01. Why Optimize?
Deploying large language models locally exposes an uncomfortable reality: raw model performance and practical inference speed are fundamentally different things. A 70B parameter model loaded in fp16 requires roughly 140GB of GPU memory. Most consumer hardware maxes out around 24-80GB. Without optimization, that model simply does not run.
The optimization landscape splits into two primary concerns: memory reduction and computation acceleration. Quantization attacks the memory problem by reducing weight precision from 32-bit or 16-bit floats to 4, 3, or even 2 bits. Speculative decoding and draft models accelerate autoregressive generation by computing cheap approximations for most tokens while reserving expensive computation for tokens that need it.
The financial case is equally compelling. Cloud GPU instances at $2-3 per hour add up quickly. A development workflow requiring 20 hours weekly of inference costs $120-180 monthly. That same workload on optimized local hardware costs electricity—typically under $10 monthly for typical usage patterns.
Consider the practical bottleneck. When generating text, the attention mechanism dominates latency. For a 4096-token context, attention operations perform O(n²) computations relative to sequence length. Optimization techniques that reduce memory bandwidth requirements directly translate to lower latency.
Failure modes to anticipate:
# CUDA out of memory when loading unoptimized model
python -c "import transformers; model = transformers.AutoModelForCausalLM.from_pretrained('mistralai/Mistral-7B-v0.1')"
# OOM killed at ~28GB for fp16 on 3090
Understanding where time goes matters more than memorizing solutions. Profile first, optimize second. Tools like nvidia-smi dmon, torch.profiler, and model-specific benchmarking scripts reveal whether latency originates from GPU compute, memory transfer, or attention overhead.

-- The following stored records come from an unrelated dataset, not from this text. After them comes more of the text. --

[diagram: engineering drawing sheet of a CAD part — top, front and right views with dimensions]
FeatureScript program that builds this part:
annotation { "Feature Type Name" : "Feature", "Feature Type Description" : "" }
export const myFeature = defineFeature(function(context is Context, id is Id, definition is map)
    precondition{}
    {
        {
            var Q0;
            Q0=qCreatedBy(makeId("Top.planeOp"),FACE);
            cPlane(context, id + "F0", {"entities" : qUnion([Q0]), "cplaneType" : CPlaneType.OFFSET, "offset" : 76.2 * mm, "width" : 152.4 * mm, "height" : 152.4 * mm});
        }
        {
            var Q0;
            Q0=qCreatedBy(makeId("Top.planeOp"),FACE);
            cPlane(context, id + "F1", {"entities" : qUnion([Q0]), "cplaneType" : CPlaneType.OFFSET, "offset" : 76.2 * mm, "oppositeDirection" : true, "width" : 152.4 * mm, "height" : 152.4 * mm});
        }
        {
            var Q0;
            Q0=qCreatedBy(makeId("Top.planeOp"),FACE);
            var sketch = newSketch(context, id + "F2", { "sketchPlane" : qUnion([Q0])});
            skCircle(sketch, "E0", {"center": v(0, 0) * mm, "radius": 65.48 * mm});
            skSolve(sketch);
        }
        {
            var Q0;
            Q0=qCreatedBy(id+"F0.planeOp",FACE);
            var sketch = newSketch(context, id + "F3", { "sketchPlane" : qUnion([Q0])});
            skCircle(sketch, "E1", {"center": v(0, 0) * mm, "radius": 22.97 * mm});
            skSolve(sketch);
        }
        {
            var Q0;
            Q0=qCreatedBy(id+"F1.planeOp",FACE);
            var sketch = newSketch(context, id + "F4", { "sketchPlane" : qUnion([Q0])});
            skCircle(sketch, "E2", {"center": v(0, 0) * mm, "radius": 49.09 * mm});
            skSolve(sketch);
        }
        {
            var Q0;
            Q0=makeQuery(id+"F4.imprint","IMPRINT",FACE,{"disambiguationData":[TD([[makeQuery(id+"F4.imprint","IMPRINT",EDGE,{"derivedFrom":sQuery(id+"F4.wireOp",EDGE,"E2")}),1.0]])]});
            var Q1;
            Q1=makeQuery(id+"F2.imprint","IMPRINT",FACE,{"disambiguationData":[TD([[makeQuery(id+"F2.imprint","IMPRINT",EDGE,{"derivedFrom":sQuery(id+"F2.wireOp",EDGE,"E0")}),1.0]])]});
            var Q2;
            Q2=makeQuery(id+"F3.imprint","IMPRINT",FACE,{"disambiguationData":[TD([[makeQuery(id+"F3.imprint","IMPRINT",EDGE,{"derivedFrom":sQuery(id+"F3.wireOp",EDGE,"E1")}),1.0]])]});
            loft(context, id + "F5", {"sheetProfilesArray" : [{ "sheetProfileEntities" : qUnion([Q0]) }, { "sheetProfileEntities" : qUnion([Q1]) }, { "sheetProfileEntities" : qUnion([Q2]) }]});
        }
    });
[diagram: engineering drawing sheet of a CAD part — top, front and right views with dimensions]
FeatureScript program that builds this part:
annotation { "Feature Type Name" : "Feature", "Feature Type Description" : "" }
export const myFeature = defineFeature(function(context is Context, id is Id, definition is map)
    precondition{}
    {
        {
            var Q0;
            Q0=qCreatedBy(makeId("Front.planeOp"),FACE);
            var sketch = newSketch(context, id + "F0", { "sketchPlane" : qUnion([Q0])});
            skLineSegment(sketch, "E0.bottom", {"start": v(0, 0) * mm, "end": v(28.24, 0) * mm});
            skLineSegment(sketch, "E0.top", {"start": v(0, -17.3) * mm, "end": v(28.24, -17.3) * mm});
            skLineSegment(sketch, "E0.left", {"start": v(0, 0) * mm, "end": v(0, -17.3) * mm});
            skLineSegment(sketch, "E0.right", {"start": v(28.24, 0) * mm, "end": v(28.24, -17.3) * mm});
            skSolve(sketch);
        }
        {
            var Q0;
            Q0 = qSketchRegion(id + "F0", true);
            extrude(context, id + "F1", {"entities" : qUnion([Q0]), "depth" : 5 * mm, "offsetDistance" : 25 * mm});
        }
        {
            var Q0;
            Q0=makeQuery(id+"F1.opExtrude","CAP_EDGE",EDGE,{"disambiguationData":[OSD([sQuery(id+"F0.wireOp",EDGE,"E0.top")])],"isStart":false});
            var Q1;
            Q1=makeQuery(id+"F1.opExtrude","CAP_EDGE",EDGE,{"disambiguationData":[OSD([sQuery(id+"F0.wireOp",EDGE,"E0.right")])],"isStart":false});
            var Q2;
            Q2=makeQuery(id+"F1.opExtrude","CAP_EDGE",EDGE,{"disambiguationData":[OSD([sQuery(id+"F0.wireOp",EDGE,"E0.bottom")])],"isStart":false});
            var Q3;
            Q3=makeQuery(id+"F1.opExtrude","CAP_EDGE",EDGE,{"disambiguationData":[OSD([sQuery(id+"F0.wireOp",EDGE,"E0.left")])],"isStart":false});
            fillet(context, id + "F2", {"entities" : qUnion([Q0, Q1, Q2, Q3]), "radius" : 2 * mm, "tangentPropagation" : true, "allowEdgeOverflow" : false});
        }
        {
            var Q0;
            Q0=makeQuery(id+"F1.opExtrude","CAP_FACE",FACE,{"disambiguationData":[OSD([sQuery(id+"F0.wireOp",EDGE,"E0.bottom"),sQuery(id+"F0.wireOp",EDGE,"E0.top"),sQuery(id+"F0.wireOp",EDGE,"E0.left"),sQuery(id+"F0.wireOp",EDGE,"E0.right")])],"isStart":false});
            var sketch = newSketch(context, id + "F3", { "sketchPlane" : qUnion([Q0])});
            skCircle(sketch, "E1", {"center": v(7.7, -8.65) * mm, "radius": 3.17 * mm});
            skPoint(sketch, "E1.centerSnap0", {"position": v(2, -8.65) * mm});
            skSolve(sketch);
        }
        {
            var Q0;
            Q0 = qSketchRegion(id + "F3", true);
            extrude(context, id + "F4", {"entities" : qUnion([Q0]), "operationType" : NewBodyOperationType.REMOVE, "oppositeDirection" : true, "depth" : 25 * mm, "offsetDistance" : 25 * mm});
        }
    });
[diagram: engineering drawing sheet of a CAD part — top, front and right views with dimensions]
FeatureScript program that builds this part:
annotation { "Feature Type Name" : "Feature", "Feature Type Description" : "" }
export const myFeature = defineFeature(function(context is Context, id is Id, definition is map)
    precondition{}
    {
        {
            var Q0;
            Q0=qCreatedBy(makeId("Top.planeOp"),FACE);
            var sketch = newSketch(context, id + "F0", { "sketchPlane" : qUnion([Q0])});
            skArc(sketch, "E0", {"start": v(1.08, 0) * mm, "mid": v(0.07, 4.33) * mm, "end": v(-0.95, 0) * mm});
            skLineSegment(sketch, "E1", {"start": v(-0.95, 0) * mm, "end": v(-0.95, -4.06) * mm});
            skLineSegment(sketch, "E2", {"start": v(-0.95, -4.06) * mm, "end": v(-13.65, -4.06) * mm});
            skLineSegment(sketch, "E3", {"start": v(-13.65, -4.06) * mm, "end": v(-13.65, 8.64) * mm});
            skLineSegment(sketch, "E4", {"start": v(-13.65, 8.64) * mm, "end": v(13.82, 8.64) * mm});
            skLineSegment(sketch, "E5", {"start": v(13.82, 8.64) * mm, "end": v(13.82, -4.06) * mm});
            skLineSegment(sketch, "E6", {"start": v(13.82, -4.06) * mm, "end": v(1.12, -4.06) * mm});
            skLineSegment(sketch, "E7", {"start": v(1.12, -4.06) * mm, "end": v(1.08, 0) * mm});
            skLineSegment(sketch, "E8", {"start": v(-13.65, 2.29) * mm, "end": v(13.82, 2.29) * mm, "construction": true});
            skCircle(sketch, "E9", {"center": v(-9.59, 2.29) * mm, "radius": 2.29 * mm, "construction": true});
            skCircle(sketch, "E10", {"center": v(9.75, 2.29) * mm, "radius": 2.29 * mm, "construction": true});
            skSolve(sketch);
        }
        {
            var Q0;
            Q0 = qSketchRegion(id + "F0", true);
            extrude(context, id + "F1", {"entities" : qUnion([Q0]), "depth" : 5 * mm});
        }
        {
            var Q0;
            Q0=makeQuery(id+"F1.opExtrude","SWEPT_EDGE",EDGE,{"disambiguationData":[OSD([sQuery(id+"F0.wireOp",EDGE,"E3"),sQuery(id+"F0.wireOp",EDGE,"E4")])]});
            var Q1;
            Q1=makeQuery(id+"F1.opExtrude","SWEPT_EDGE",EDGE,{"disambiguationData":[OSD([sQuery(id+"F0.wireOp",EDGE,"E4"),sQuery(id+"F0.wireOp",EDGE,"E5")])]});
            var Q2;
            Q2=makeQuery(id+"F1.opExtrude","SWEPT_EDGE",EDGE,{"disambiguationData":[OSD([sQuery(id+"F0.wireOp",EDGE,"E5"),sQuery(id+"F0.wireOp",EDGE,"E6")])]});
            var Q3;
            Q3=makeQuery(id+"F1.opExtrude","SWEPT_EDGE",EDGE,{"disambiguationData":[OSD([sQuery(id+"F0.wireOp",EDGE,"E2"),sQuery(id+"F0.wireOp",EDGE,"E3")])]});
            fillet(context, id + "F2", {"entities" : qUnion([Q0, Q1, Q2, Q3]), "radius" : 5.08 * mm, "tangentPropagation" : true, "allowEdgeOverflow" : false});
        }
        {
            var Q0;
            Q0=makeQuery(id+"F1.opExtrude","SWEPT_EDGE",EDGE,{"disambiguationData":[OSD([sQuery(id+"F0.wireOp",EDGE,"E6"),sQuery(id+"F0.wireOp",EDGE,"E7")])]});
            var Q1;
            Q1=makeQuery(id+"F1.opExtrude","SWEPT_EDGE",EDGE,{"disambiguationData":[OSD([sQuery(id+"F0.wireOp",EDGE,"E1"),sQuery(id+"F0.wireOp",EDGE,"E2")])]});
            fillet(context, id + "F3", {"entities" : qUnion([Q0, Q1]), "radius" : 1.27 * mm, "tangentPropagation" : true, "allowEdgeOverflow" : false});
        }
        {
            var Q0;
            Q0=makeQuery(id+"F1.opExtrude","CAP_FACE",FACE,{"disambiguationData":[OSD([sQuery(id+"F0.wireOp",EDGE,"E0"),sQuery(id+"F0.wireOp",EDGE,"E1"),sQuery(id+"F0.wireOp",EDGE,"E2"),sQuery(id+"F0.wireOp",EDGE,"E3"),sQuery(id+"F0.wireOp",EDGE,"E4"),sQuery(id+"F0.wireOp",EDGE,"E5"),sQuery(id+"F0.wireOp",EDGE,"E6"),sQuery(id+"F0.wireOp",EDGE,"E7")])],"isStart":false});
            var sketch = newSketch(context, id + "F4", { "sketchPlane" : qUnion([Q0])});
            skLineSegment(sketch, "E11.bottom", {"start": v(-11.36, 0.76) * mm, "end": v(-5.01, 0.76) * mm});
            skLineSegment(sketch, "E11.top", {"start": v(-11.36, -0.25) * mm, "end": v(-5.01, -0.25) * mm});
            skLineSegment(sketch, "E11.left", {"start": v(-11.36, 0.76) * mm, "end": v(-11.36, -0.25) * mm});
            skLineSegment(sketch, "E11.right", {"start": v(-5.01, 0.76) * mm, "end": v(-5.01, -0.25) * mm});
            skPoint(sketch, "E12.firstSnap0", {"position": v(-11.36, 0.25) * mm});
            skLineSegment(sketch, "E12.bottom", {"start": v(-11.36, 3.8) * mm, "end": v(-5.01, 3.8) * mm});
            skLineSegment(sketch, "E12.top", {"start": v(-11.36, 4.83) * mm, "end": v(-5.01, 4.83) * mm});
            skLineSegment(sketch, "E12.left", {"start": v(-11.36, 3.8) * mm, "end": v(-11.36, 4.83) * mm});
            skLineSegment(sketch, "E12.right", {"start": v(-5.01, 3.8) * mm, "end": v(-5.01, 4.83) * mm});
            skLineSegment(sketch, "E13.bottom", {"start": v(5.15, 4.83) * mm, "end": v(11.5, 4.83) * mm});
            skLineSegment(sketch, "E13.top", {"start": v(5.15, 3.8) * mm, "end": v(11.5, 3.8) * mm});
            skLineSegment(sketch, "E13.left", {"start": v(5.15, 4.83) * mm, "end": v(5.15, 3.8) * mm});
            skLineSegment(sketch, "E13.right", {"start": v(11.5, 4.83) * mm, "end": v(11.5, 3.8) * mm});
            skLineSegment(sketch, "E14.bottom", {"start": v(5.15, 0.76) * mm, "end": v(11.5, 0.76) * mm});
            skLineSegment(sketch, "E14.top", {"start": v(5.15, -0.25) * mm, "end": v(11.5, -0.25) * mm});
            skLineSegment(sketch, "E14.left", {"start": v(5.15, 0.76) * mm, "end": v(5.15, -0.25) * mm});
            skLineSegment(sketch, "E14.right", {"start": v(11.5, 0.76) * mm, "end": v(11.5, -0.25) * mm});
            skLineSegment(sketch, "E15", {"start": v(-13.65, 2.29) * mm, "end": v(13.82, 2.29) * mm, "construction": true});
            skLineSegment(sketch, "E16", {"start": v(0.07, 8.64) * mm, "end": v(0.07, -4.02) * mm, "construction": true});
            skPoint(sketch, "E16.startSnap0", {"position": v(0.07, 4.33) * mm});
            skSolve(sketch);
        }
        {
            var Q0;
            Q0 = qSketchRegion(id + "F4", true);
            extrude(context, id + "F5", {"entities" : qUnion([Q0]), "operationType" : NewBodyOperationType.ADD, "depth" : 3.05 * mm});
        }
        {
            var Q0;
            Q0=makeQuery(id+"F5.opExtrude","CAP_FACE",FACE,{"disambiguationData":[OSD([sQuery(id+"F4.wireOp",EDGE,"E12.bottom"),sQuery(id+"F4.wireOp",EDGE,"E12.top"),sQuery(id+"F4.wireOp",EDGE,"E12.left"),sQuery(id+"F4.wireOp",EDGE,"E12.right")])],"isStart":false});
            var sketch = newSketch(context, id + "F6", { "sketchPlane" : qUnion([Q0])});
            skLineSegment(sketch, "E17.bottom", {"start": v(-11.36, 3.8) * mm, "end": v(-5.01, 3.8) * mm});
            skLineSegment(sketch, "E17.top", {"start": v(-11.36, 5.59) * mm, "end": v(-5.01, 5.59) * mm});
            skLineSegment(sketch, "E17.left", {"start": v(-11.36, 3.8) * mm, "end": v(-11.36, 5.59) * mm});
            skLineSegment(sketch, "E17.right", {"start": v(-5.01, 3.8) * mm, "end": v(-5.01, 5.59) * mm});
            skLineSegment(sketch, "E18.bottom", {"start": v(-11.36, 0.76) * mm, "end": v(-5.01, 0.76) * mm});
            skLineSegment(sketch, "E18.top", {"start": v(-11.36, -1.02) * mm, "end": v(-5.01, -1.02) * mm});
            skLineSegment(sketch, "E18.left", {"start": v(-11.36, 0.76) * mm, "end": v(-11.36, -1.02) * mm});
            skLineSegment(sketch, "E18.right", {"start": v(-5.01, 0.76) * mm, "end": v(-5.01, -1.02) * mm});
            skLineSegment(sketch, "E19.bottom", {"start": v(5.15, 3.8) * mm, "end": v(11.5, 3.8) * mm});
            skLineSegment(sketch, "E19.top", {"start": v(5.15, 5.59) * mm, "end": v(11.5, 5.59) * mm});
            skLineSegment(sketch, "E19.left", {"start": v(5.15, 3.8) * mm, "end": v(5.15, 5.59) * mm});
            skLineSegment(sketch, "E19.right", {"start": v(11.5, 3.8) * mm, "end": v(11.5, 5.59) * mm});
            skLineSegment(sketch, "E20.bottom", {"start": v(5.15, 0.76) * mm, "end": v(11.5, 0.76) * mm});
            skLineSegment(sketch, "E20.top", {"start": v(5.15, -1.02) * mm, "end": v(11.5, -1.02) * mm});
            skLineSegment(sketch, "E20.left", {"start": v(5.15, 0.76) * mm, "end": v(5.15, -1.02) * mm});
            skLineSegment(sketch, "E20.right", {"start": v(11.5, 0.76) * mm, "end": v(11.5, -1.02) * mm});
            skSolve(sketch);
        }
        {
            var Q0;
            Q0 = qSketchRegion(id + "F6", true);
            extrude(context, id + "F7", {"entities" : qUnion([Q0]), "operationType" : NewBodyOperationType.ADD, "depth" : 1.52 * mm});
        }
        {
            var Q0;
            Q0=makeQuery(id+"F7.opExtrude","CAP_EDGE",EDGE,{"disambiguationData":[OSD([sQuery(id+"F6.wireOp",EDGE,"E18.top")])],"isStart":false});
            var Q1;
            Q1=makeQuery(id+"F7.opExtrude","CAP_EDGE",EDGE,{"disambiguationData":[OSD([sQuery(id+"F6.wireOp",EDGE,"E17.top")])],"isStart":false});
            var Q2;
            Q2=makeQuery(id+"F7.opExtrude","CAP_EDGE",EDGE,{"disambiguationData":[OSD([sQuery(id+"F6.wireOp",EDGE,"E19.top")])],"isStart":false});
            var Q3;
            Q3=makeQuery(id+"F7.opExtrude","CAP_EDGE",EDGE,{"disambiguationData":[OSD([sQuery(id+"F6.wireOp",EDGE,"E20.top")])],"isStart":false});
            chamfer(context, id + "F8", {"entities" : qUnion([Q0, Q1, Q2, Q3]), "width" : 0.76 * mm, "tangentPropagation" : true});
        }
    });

Local verification checkpoint
Run the smallest example from this chapter in a local workspace and record the package version, runtime, data path, and observed output. If the result depends on model size, vector count, CPU/GPU backend, or available memory, note that constraint beside the exercise so the lesson remains reproducible.
Run nvidia-smi during inference with an unoptimized model. Note peak memory usage and GPU utilization. Compare generation speed at different sequence lengths (64, 256, 1024 tokens).